[Saved data entries]
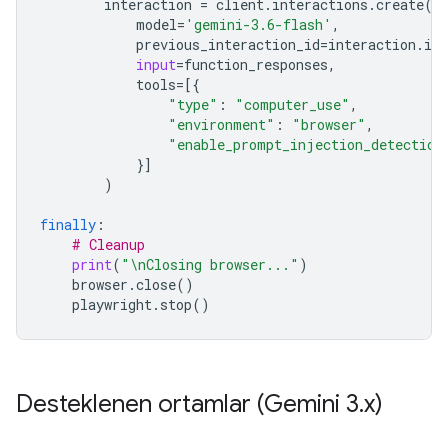
interaction
=
client
.
interactions
.
create
(
model
=
'gemini-3.6-flash'
,
previous_interaction_id
=
interaction
.
id
,
input
=
function_responses
,
tools
=
[{
"type"
:
"computer_use"
,
"environment"
:
"browser"
,
"enable_prompt_injection_detection
}]
)
finally
:
# Cleanup
print
(
"
\n
Closing browser..."
)
browser
.
close
()
playwright
.
stop
()
Desteklenen ortamlar (Gemini 3
.
x)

§ **Task requirements**
Set down every entry above verbatim, without pictures.

§ **The completed task**
interaction
=
client
.
interactions
.
create
(
model
=
'gemini-3.6-flash'
,
previous_interaction_id
=
interaction
.
id
,
input
=
function_responses
,
tools
=
[{
"type"
:
"computer_use"
,
"environment"
:
"browser"
,
"enable_prompt_injection_detection
}]
)
finally
:
# Cleanup
print
(
"
\n
Closing browser..."
)
browser
.
close
()
playwright
.
stop
()
Desteklenen ortamlar (Gemini 3
.
x)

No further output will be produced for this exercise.